== Data excerpts
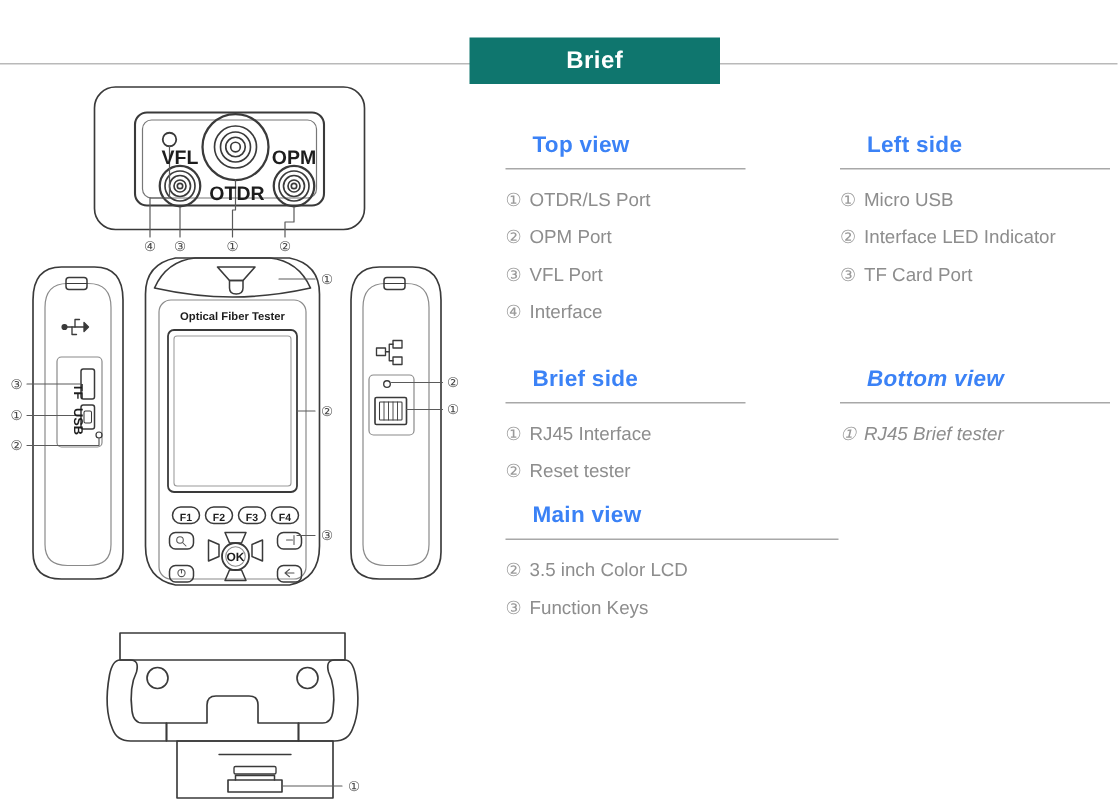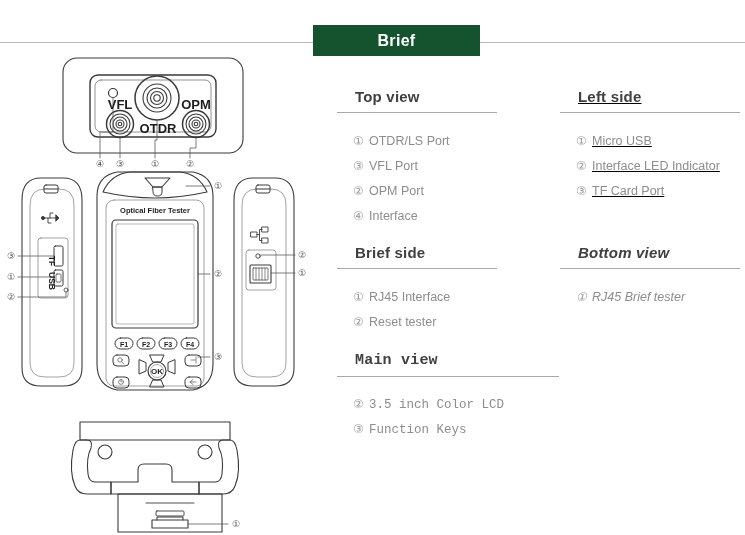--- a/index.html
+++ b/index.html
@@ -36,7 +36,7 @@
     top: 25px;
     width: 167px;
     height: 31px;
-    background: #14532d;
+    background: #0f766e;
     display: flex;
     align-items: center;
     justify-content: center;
====
== Data excerpts
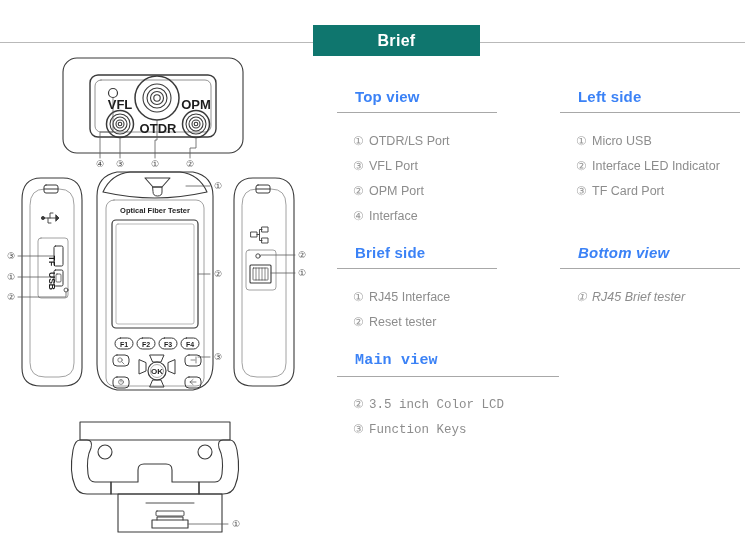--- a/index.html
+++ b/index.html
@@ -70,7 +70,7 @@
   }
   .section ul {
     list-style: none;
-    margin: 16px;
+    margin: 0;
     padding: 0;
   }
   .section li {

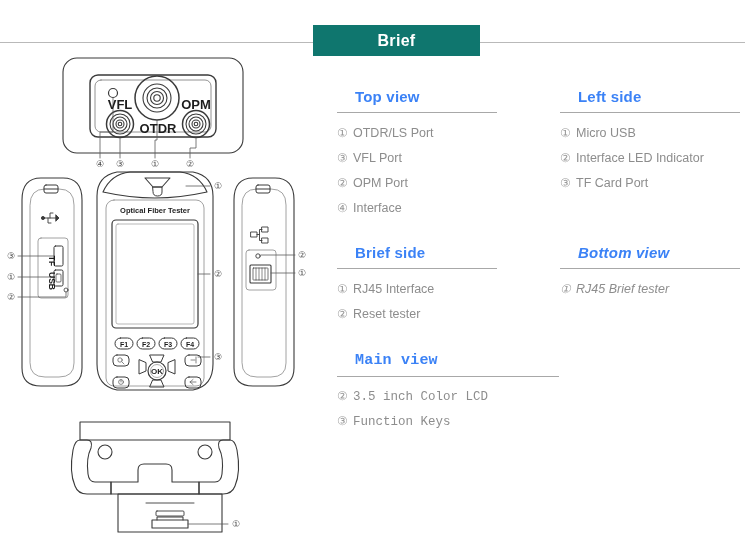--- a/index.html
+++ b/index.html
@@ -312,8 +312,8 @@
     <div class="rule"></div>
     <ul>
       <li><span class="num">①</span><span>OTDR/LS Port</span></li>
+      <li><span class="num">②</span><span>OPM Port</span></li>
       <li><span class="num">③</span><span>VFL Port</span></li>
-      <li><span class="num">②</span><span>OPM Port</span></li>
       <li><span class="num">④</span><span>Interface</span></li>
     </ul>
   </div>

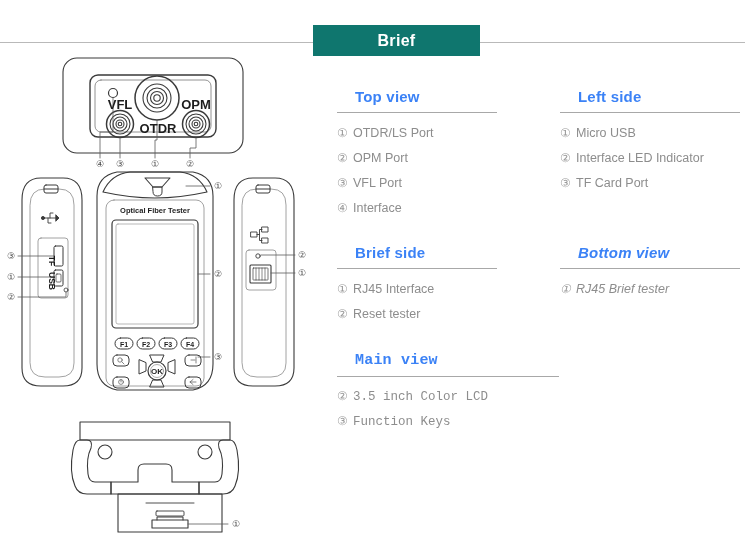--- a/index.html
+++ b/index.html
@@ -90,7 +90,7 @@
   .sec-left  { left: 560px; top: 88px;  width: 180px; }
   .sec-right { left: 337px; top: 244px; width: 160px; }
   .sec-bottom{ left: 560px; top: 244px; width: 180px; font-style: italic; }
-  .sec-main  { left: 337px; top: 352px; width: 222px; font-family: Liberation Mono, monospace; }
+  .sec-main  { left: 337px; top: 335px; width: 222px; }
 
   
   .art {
====
▶ _Brief_:
Count the lines of the data that hold the string "center", and give that number as the entire reply.

▶ _Response_:
2